The effects of mutational profiles on phenotypic presentation of myeloproliferative neoplasm subtypes in Bosnia: 18 year follow-up

Authors

  • Amina Kurtovic-Kozaric Department of Clinical Pathology, Cytology and Human Genetics, Clinical Center of the University of Sarajevo, Sarajevo, Bosnia and Herzegovina; Faculty of Science, University of Sarajevo, Sarajevo, Bosnia and Herzegovina https://orcid.org/0000-0002-6063-7260
  • Erna Islamagic Faculty of Science, University of Sarajevo, Sarajevo, Bosnia and Herzegovina https://orcid.org/0000-0002-1785-5035
  • Hana Komic Faculty of Science, University of Sarajevo, Sarajevo, Bosnia and Herzegovina https://orcid.org/0000-0001-5209-393X
  • Nurija Bilalovic Department of Clinical Pathology, Cytology and Human Genetics, Clinical Center of the University of Sarajevo, Sarajevo, Bosnia and Herzegovina
  • Izet Eminovic Faculty of Science, University of Sarajevo, Sarajevo, Bosnia and Herzegovina https://orcid.org/0000-0001-9392-3215
  • Adnan Burekovic Department of Internal Medicine, Clinical Hospital, Zenica, Bosnia and Herzegovina https://orcid.org/0000-0002-0152-6050
  • Amna Uzunovic Department of Internal Medicine, Clinical Hospital, Zenica, Bosnia and Herzegovina https://orcid.org/0000-0001-9707-3537
  • Sabira Kurtovic Department of Hematology, Clinical Center of the University of Sarajevo, Sarajevo, Bosnia and Herzegovina https://orcid.org/0000-0003-1353-3634

DOI:

https://doi.org/10.17305/bjbms.2019.4391

Keywords:

MPN, myeloproliferative neoplasm, JAK2, janus kinase 2, CALR, calreticulin, MPL, myeloproliferative leukemia virus, mutant allele burden

Abstract

The identification of mutually exclusive somatic mutations shared among myeloproliferative neoplasm (MPN) subtypes has provided a powerful tool for studying disease evolution.

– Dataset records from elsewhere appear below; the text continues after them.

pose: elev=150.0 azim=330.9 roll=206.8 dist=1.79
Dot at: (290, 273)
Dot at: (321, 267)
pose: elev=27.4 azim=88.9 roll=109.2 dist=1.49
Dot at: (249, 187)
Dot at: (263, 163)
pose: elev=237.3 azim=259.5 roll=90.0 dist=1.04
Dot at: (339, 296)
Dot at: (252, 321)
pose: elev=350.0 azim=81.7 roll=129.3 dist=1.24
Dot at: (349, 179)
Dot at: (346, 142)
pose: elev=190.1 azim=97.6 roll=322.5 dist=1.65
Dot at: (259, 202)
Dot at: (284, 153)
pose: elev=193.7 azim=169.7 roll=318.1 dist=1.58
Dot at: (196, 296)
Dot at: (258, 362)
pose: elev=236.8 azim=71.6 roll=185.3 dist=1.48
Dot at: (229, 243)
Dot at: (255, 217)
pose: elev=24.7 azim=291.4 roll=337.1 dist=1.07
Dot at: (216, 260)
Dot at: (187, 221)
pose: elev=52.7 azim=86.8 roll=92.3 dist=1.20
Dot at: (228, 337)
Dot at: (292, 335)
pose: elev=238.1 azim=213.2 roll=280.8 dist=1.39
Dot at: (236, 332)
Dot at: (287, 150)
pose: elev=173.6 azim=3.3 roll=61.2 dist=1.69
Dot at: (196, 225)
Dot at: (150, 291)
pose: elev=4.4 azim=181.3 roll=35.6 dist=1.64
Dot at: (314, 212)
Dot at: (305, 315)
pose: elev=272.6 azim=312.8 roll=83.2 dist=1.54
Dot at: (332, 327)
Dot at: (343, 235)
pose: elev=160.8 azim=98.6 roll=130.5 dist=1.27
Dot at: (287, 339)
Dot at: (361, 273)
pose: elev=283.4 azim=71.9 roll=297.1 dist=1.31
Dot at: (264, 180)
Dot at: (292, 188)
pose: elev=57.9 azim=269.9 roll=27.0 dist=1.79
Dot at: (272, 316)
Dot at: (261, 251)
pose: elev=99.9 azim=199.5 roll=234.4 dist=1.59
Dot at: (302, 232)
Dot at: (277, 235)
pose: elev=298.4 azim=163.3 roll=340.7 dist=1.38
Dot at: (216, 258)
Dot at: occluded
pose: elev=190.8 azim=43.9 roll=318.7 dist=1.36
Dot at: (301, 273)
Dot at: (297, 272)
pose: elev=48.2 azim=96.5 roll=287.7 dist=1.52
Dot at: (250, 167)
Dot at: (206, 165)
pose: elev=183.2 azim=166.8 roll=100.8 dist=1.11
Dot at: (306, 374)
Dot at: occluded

Clinical features, gene mutations, and survival over 18 years were analyzed in MPN patients. One hundred thirty-eight MPN patients were subcategorized according to MPN subtypes: essential thrombocythemia (ET, n = 41), polycythemia vera (PV, n = 56), primary myelofibrosis (PMF, n = 10), and MPN unclassified (MPN-U, n = 31). Patient characteristics included clinical parameters, overall survival (OS), and mutational status of the Janus kinase 2 (JAK2), calreticulin (CALR), and myeloproliferative leukemia virus oncogene (MPL) genes. We compared hematologic and clinical features of JAK2V617F-ET vs. CALR-mutated ET vs. JAK2V617F-PV patients. JAK2V617F-patients had higher values of erythrocytes, hemoglobin, and hematocrit compared to CALR-mutated patients (p < 0.05). The mutant allele burden in JAK2V617F-PV and JAK2V617F-ET patients directly correlated with erythrocyte, hemoglobin, and hematocrit values, but it inversely correlated with platelet count. Thus, mutant allele burden was an indicator of the clinical phenotype in JAK2V617F-MPN patients. OS was not affected by the mutational status. In general, mutated JAK2, CALR, and MPL genes left specific hematological signatures.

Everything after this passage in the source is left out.